Getting Started

Installation

$ pip install pycfrl

A Brief Introduction to Counterfactual Fairness

Counterfactual fairness is one variation of fairness metrics. However, unlike well-known group fairness metrics such as demographic parity and equal opportunity, counterfactual fairness defines fairness based on causal reasoning and enforces it at the individual level. In short, a reinforcement learning policy is counterfactually fair if, at every time step, it would assign the same decisions with the same probabilities for an individual had the individual belong to a different subgroup defined by some sensitive attribute (such as race and gender). At its core, counterfactual fairness views the observed states and rewards as biased proxies of the (unobserved) true underlying states and rewards, where the bias is often a result of the observed sensitive attribute. Thus, to ensure counterfactual fairness, we want the policy to be based on the true underlying states and rewards rather than their biased proxies.

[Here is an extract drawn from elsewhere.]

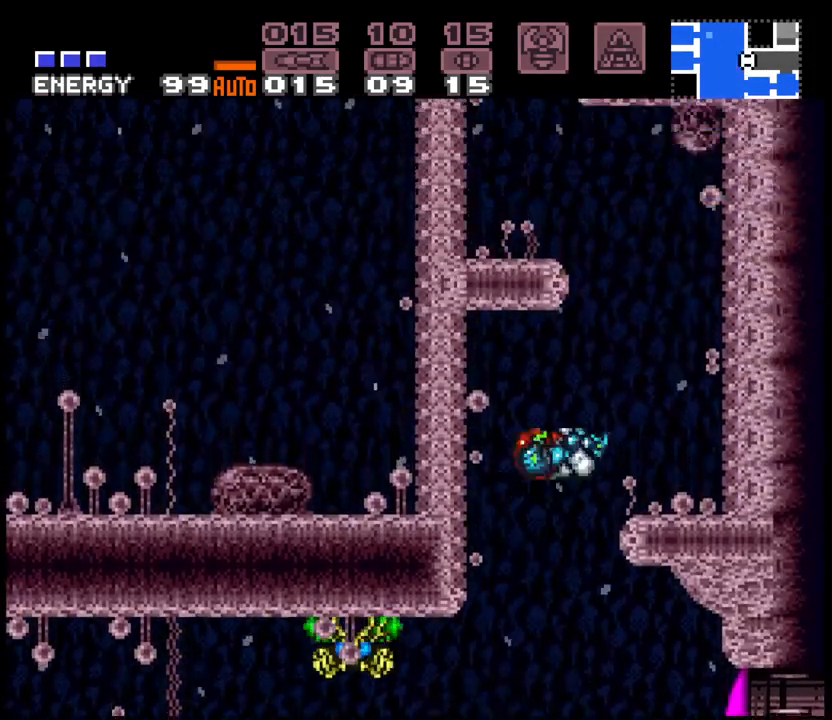
{"dt_ms": 500, "buttons": ["A", "B", "DPAD_LEFT"], "events": [[50, "B", "up"], [117, "L1", "down"], [217, "L1", "up"], [333, "DPAD_RIGHT", "up"], [383, "B", "down"], [383, "DPAD_LEFT", "down"]]}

Below, we provide an example to illustrate the intuition behind counterfactual fairness in the single-stage seting. We refer interested readers to Kusner et al. (2017) for a detailed discussion of counterfactual fairness in the single-stage predictions setting, and to Wang et al. (2025) for a detailed discussion of counterfactual fairness in the reinforcement learning setting.

Example: College Admissions

Two candidates, A (female) and B (male), are applying for admission to a college. The table above shows the two candidates’ observed qualifications (boldened) and counterfactual qualifications (not boldened). As shown in the table, A and B have the same level of talent and would have achieved the same SAT score had they been both female or both male. However, in reality, A achieved a lower SAT score than B due to structural discrimination faced by women in her community.

Suppose the college wants to select candidates with the highest talent. Since talent is unobserved, the college can only make decisions using observed metrics (i.e. the SAT score and pre-college school level). If the decision-making is fairness-blind, then it will prefer B over A because B has a higher SAT score. However, one can argue that this is unfair because A’s lower score is a result of discrimination rather than her lack of talent. Indeed, this does not satisfy counterfactual fairness because, for example, had A been a male, then her SAT score would have been the same as B’s, and the college will see A and B as equally talented. On the other hand, the algorithm in Wang et al. (2025) requires the college to estimate B’s SAT score had he been a female and A’s SAT score had she been a male. If these estimates are accurate, then for both A and B we would observe a vector \([1500, 1550]\) of counterfactual SAT scores, and then the college would see that both candidates should be equally talented because their SAT scores would be the same had both of them been female or both of them been male. This is counterfactually fair.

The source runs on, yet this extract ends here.